What to do: Copy every line of the records below word for word, but leave out the pictures.

Dataset items:
----
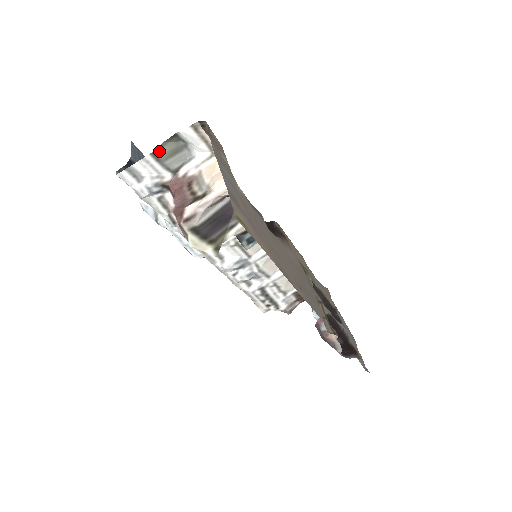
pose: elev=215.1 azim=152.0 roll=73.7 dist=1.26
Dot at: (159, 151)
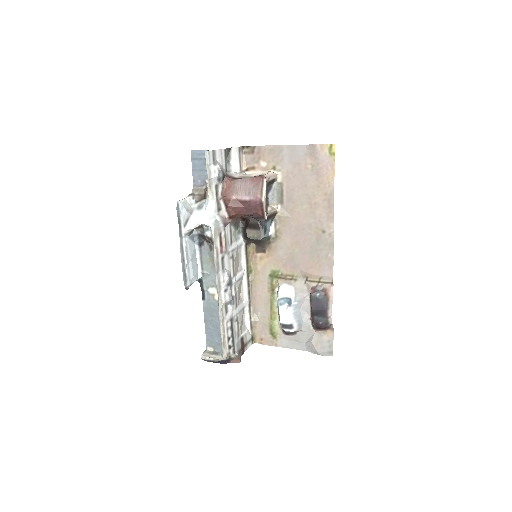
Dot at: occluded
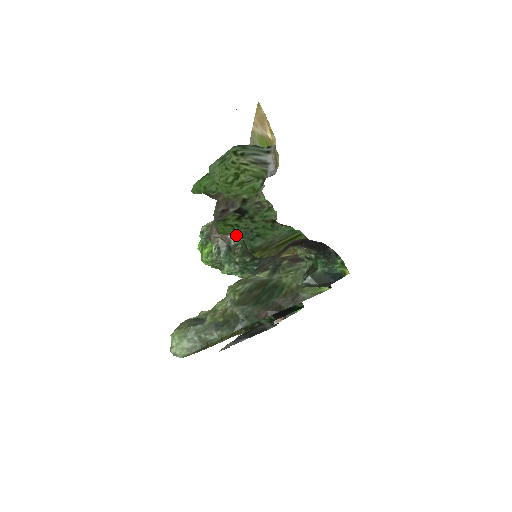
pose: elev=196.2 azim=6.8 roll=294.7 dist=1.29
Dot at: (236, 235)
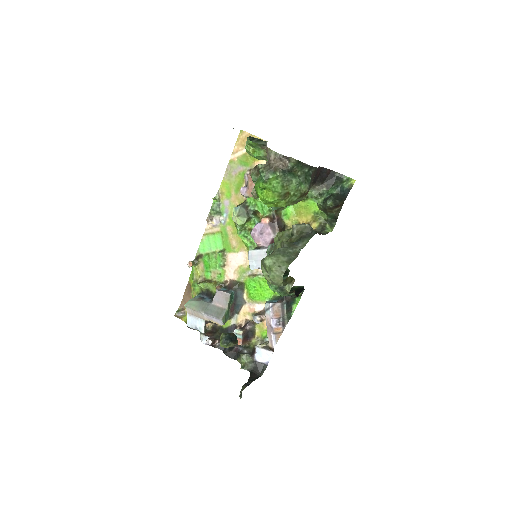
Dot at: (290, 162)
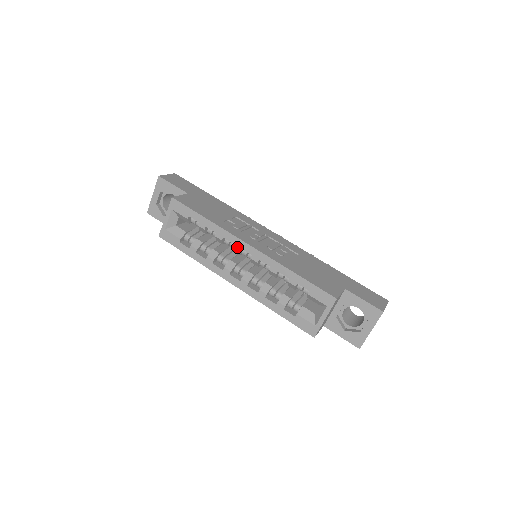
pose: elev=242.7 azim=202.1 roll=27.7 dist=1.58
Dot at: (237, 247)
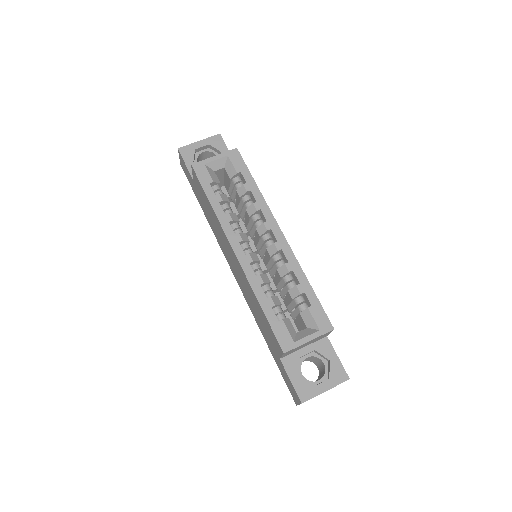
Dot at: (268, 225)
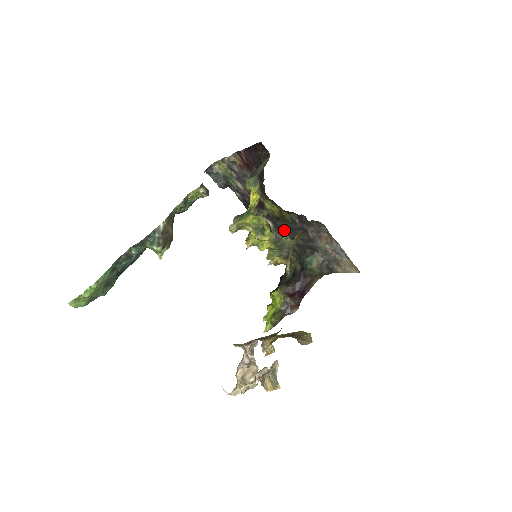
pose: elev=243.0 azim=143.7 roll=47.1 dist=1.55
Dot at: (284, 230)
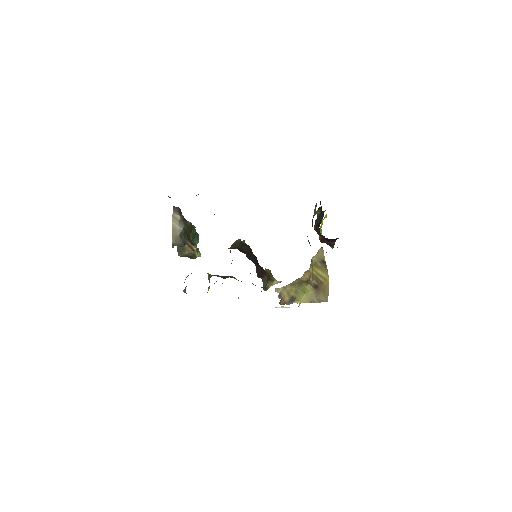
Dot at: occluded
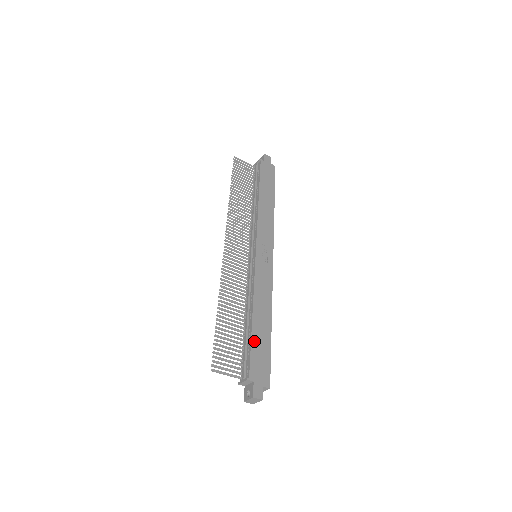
----
Reply to the task:
pose: elev=215.1 azim=152.0 roll=73.7 dist=1.26
Dot at: (159, 151)
Dot at: occluded
pose: elev=196.2 azim=6.8 roll=294.7 dist=1.29
Dot at: (236, 235)
Dot at: (290, 162)
pose: elev=242.7 azim=202.1 roll=27.7 dist=1.58
Dot at: (237, 247)
Dot at: (268, 225)
pose: elev=243.0 azim=143.7 roll=47.1 dist=1.55
Dot at: (284, 230)
Dot at: occluded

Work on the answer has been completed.